The postponement of several GAA games last weekend due to the weather was widely criticised — the lateness of the decisions, specifically, in some cases.
The Mayo-Galway game in the FBD Connacht League wasn’t postponed until 2pm, when it was due to throw in, while the McKenna Cup game between Monaghan and Donegal wasn’t called off until just after the scheduled start time.
Should GAA officials have made their calls earlier?
They could have availed of Met Éireann’s expertise — its retired head of forecasting, Gerald Fleming says that county boards and provincial councils can avail of highly specific weather forecasts to aid their decisions.
“With Met Éireann you’d look at individual counties, we’d be producing forecasts on that basis for the Road Safety Authority, a county-by-county basis.
“What could be a joker in the pack would be the exposure of the pitch — if it’s very cold during the night and it freezes, the exposure of the pitch to the sun during the day may soften it up, and that’s unique to each playing area. That’s something we wouldn’t be aware of in each case, but we can certainly produce a very localised weather forecast.
“The county board or provincial council could provide exact details about the pitch that would help the forecast, but generally it’s the person looking after that pitch who’ll know it best.”
Met Éireann are conscious of the safety issues facing organisations when planning events, Fleming adds.
“We encourage people to use our services, obviously, and apart from the economic side of things we also focus on public safety.
“If there are thousands of people going to an event it’s a matter of public safety, down to their travelling on the roads to matches — particularly if they don’t need to travel and if the roads are not in good condition because of the weather. That safety element is something we’d be conscious of.
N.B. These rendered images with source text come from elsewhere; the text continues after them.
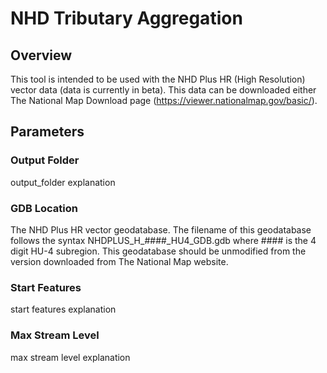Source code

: # NHD Tributary Aggregation

## Overview
This tool is intended to be used with the NHD Plus HR (High Resolution) vector data (data is currently in beta).
This data can be downloaded either The National Map Download page (https://viewer.nationalmap.gov/basic/).
## Parameters
### Output Folder
output_folder explanation
### GDB Location
The NHD Plus HR vector geodatabase. The filename of this geodatabase follows the syntax NHDPLUS_H_####_HU4_GDB.gdb where #### is the 4 digit HU-4 subregion. This geodatabase should be unmodified from the version downloaded from The National Map website.
### Start Features
start features explanation
### Max Stream Level
max stream level explanation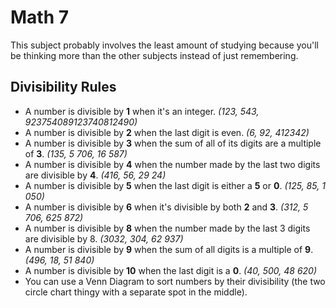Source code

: # Math 7

This subject probably involves the least amount of studying because you'll be thinking more than the other subjects instead of just remembering.

## Divisibility Rules

* A number is divisible by **1** when it's an integer. *(123, 543, 923754089123740812490)*
* A number is divisible by **2** when the last digit is even. *(6, 92, 412342)*
* A number is divisible by **3** when the sum of all of its digits are a multiple of **3**. *(135, 5 706, 16 587)*
* A number is divisible by **4** when the number made by the last two digits are divisible by **4**. *(416, 56, 29 24)*
* A number is divisible by **5** when the last digit is either a **5** or **0**. *(125, 85, 1 050)*
* A number is divisible by **6** when it's divisible by both **2** and **3**. *(312, 5 706, 625 872)*
* A number is divisible by **8** when the number made by the last 3 digits are divisible by 8. *(3032, 304, 62 937)*
* A number is divisible by **9** when the sum of all digits is a multiple of **9**. *(496, 18, 51 840)*
* A number is divisible by **10** when the last digit is a **0**. *(40, 500, 48 620)*
* You can use a Venn Diagram to sort numbers by their divisibility (the two circle chart thingy with a separate spot in the middle).
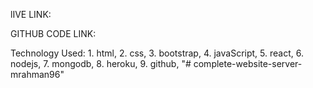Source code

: lIVE LINK: 

GITHUB CODE LINK:

Technology Used:
                    1. html,
                    2. css,
                    3. bootstrap,
                    4. javaScript,
                    5. react,
                    6. nodejs,
                    7. mongodb,
                    8. heroku,
                    9. github,
                    "# complete-website-server-mrahman96"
“I’d hope they get a better feel for it. I’m sure they watch the forecast or look at it online and all that kind of thing, but we do have a service for a number of customers where they can basically buy a block of telephone calls to the service.
“They pay a certain amount of money but they don’t have to use them all at the same time — they can choose when to do so, so they don’t have to waste the calls on forecasts that have no value, when the weather is very good.
“They can wait until the weather is uncertain and move then to ensure people aren’t put at expense to go to games which may not take place. That would hopefully be of assistance to them in making their decisions.”